DORANTE:Tu me railles,tu as raison ;je ne sais ce que je dis,ni ce que je te demande. Adieu.
SILVIA:Adieu, tu prends le bon parti... Mais, à propos de tes adieux, il me reste encore une chose à savoir. Vous partez, m’as tu dit, cela est-il sérieux ?
DORANTE:Pour moi, il faut que je parte ou la tête me tourne.
SILVIA:Je ne t’arrêterais pas pour cette réponse-là,par exemple.
DORANTE:Et je n’ai fait qu’une faute ;c’est de n’être pas parti dès que je t’ai vue.
SILVIA,à part:J’ai besoin à tout moment d’oublier que je l’écoute.
DORANTE:Si tu savais,Lisette, l’état ou je me trouve...
SILVIA:Oh ! Il n’est pas si curieux à savoir que le mien, je t’en assure.
DORANTE:Que peux tu me reprocher ? Je ne me propose pas de te rendre sensible.
SILVIA,à part : Il ne faudrai pas s’y fier.
DORANTE:Et que pourrais-je espérer en tachant de me faire aimer ? Hélas ! quand même je possèderais ton cœur...
SILVIA:Quel le ciel m’en preserve ! Quand tu le posséderais,tu ne le saurais pas ;et je ferais si bien que je ne le saurez pas moi-même. Tenez, quelle idée il lui vient là !
DORANTE:Il est donc bien vrai que tu ne me hais,ni ne m’aimes,ni ne m’aimeras ?
SILVIA:Sans difficulté.
DORANTE:Sans difficulté ! Qu’ai-je donc de si affreux ?
SILVIA:Rien ; ce n’est pas là ce qui te nuit.
DORANTE:Eh bien ! ma chère Lisette,dis le moi cent fois,que tu ne m’aimeras point.
SILVIA:Oh ! Je te l’ai assez dit, tâche de me croire.
DORANTE:Il faut que je le croie ! Désespère une passion dangereuse,sauve moi des effets que j’en crains ;tu ne me hais, ni ne m’aimes, ni ne m’aimeras ;accable mon cœur de cette certitude là ! J’agis de bonne foi,donne moi du secours contre moi-même ;il m’est nécessaire ; je te le demande à genoux. (Il se jette à genoux. Dans ce moment, M Orgon et Mario entrent et ne disent mot.)

III) Commentaire

1ère partie : Deux protagonistes en constante opposition

a) Deux discours différents
Tout d’abords, on peut noter la différence de discours entre les deux personnages principaux de la pièce.
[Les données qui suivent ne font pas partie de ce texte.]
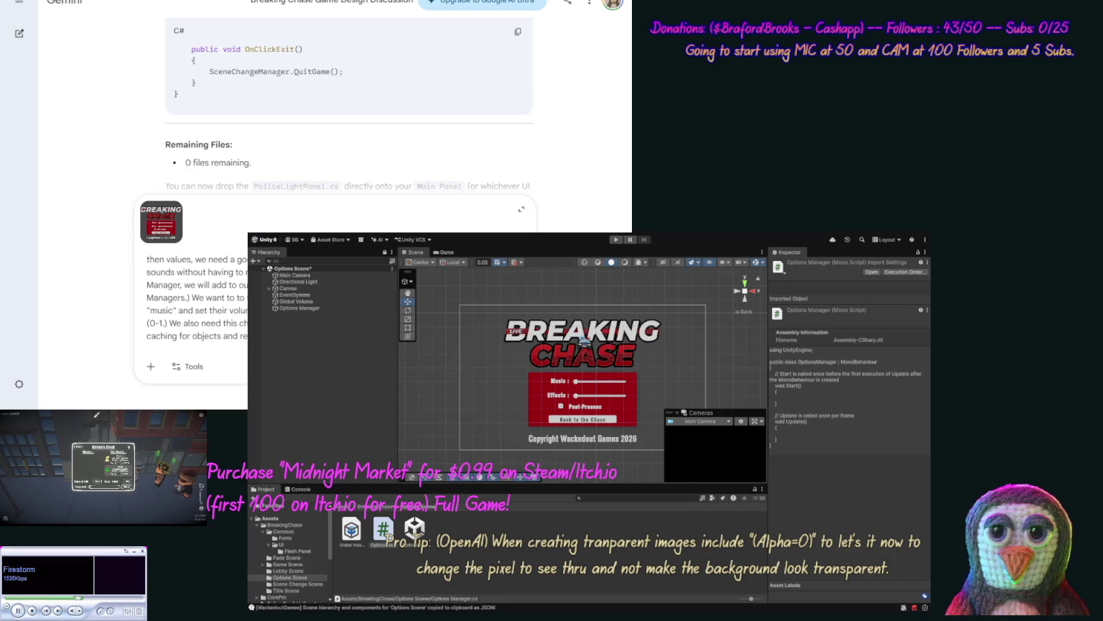
{"action": "type", "text": "y"}
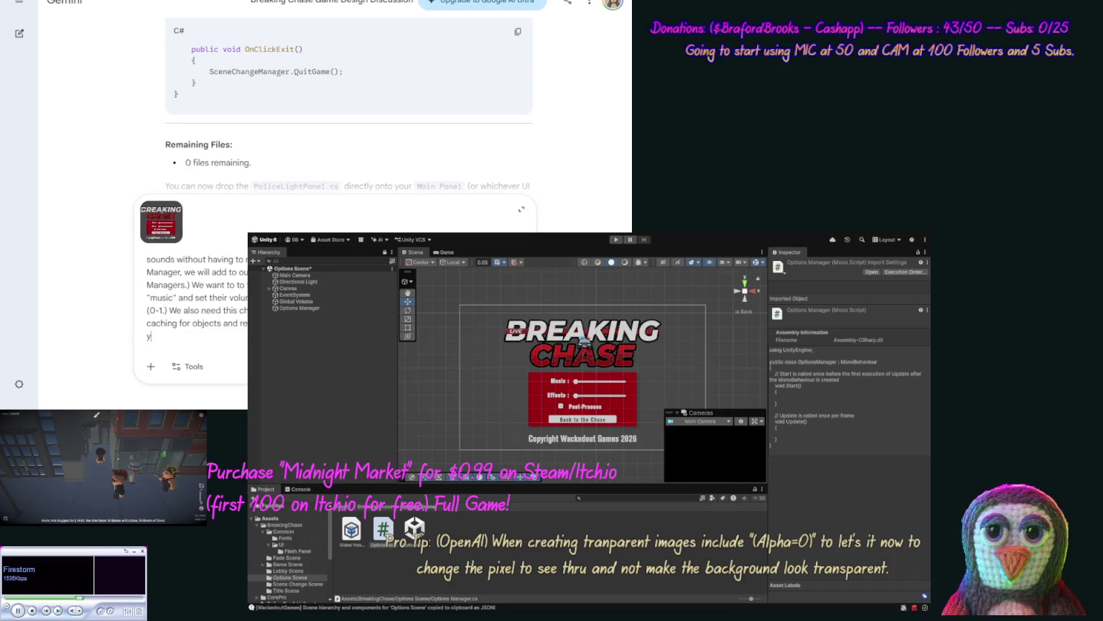
{"action": "type", "text": "ou think?"}
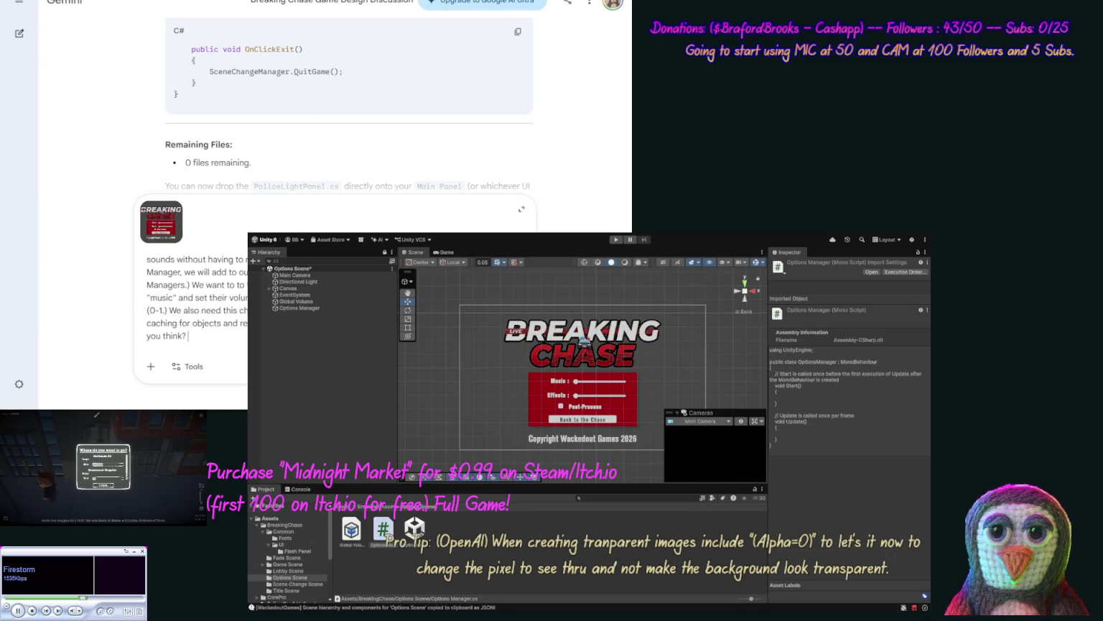
{"action": "type", "text": "Do not show co"}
A la lecture de cette scène on est immédiatement frappé par la différence de tonalité. En effet, on remarque que Dorante se situe dans un registre pathétique, on retrouve d’ailleurs des lamentations comme « Ah ! Ma chère Lisette que je souffre ! ». Il semble même tomber dans l’absurde lorsqu’il dit « qu’ai-je donc de si affreux ? » puisqu’il ne comprend pas le rejet de Sylvia, on a ici alors un effet comique avec la participation du spectateur qui sait que tout n’est que faux semblants. On remarque d’ailleurs l’utilisation de l’intensif « si » qui crée un effet d’insistance et montre le pathos du personnage. Sylvia quant à elle se situe dans un registre ironique, elle raille sans cesse Dorante en se mettant a distance avec ce dernier par l’utilisation de la troisième personne du singulier « Le beau motif qu’il me fournit là ! ». Elle semble même faire preuve d’orgueil puisqu’on a l’impression qu’elle considère Dorante comme n’étant pas à son niveau « J’amuserai la passion de Bourguignon ! Le souvenir de tout ceci me fera bien rire un jour ».
On peut aussi observer que Sylvia domine le discours tout au long de la scène, elle compte 21 répliques et Dorante 20 On remarque les répliques de Sylvia sont les plus longues. Sa domination se fait sentir par le fait que lorsqu’elle pose une question elle y répond « Qu’est-ce que cela signifie ? C’est ce moquer, allons, qu’il n’en soit plus parlé. », « Que dire à cela ? Quand je m’en fâcherais, il n’en serait ni plus ni moins ». Ce qui n’est pas du tout le cas de Dorante. C’est elle qui mène la conversation, on note d’ailleurs qu’elle semble donner des ordres « qu’il n’en soit plus parlé », « je me charge du reste ». Sa domination se remarque également par la rapidité du discours, On note la prolifération de virgules et de points virgules dans les répliques de Sylvia qui donne une impression d’accumulation, on note aussi la présence de beaucoup de phrases exclamatives la plupart prononcées par Sylvia. L’enchevêtrement des répliques longues et courtes marque une rapidité du discours puisque les différents segments des longues répliques de Sylvia créent une accélération du rythme tout comme les répliques plus courtes des deux personnages.
On a alors clairement une opposition entre les personnages qui se dessine, on retrouve d’un côté la domination et la dureté de Sylvia et de l’autre la sensibilité de Dorante.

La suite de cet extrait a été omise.